Notting Hill Carnival is London’s biggest street party, with costumed revellers and steel bands bringing the city to life in a colourful celebration of West Indian culture. In sharp contrast to its euphoric atmosphere, Carnival’s origins lie in race riots that saw the newly arrived immigrant population attacked by white nationalists.
The Notting Hill race riots
As Majbritt Morrison argued with her husband Raymond Morrison outside Latimer Road tube station on 29 August 1958, neither could have anticipated what would happen next. The mixed-race couple’s argument – Majbritt was Swedish and Raymond, Jamaican – became the catalyst for racially motivated attacks carried out by a white nationalists, particularly a subset youth movement called the Teddy Boys.
This subgroup had long been critical of West Indian immigration to the North Kensington area, especially when it came to interracial relationships.
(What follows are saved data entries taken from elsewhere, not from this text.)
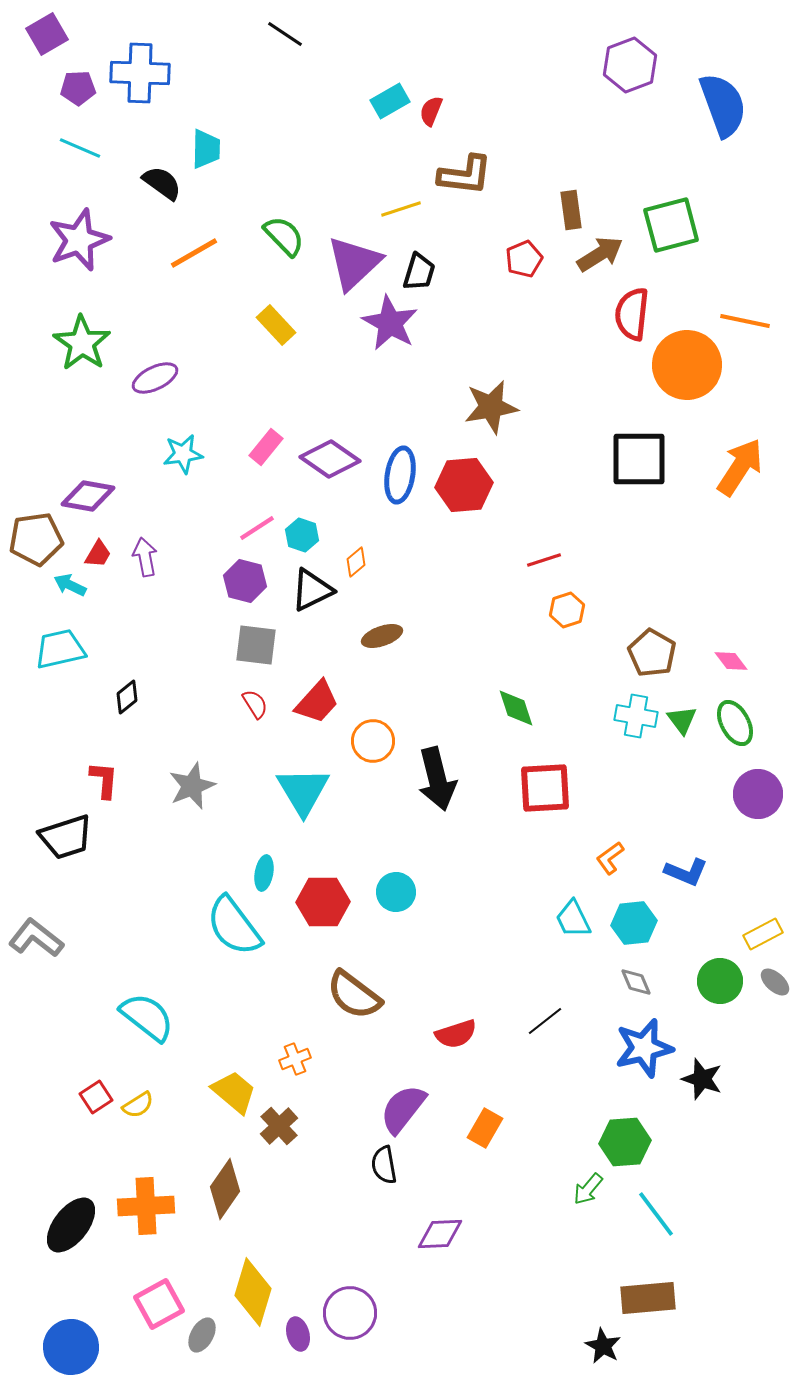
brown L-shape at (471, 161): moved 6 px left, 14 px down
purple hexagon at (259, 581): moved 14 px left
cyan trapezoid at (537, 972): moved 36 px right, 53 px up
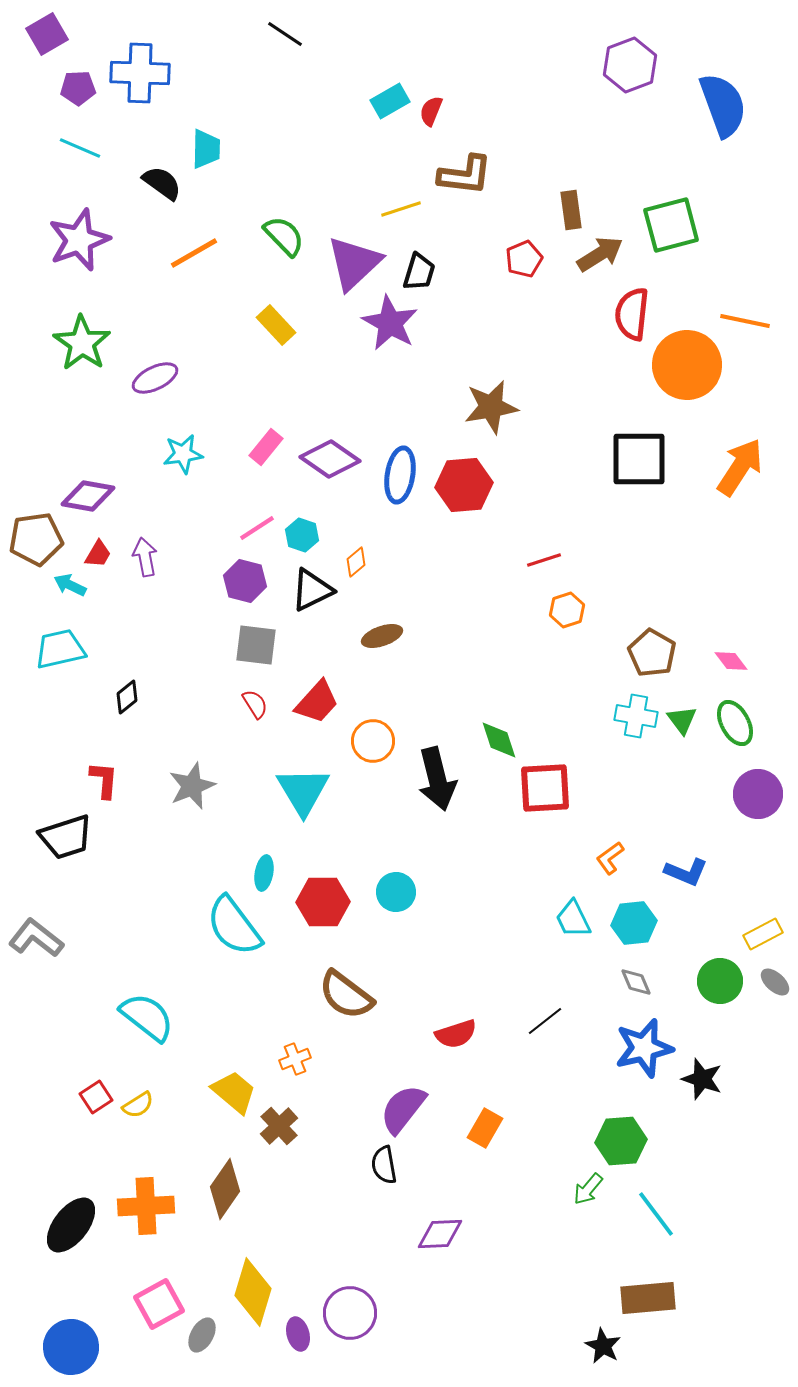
green diamond at (516, 708): moved 17 px left, 32 px down
brown semicircle at (354, 995): moved 8 px left
green hexagon at (625, 1142): moved 4 px left, 1 px up
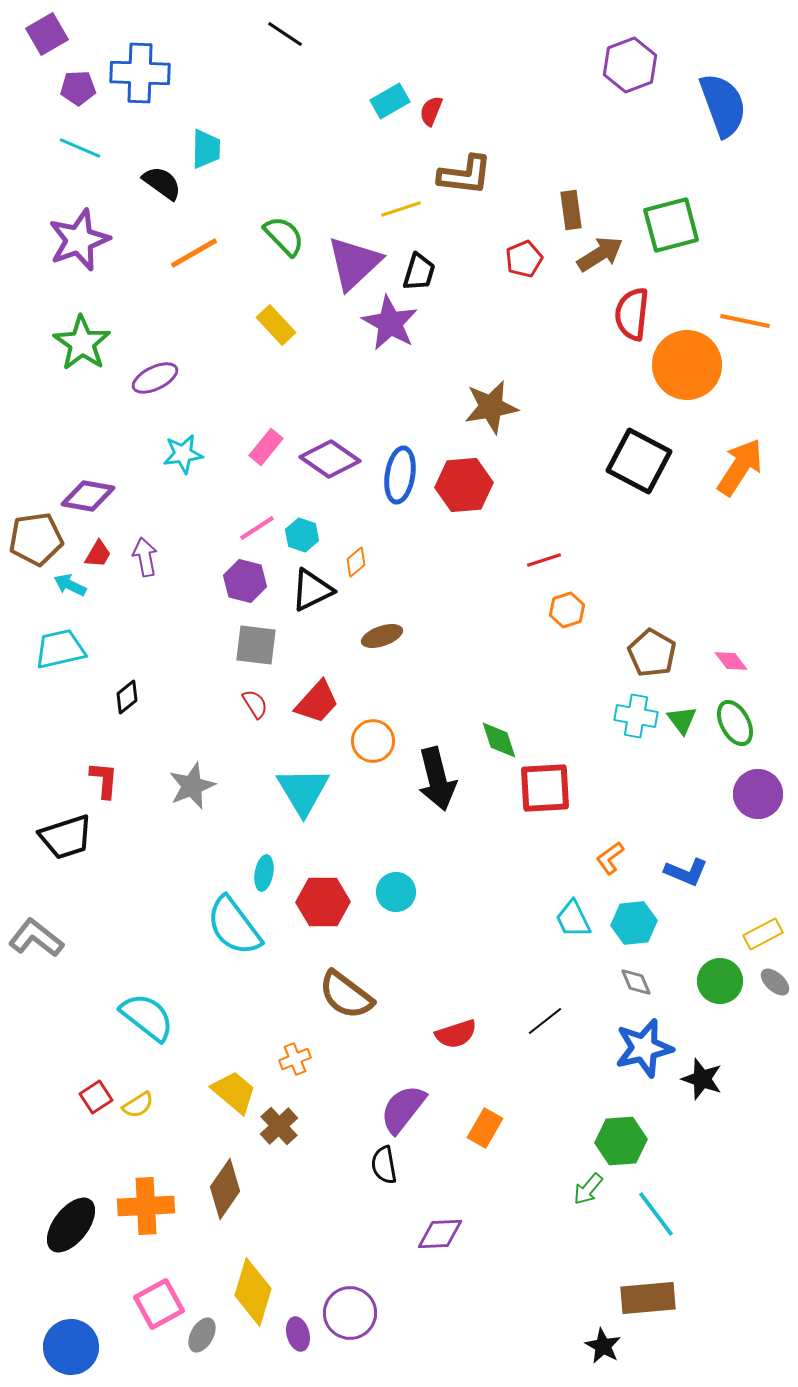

When Morrison rebuffed a group of Teddy Boys who later approached her, they resorted to flinging insults and objects at her, calling her a “black man’s trollop”.
The following night, Notting Hill erupted in violence as hundreds of young white men took to the streets, throwing home-made firebombs at the houses of black residents. As one resident described the experience to the BBC, “They’re marking the outside of the houses for the [Teddy] Boys to know where to bomb and where not to bomb.” The attacks continued until 5 September.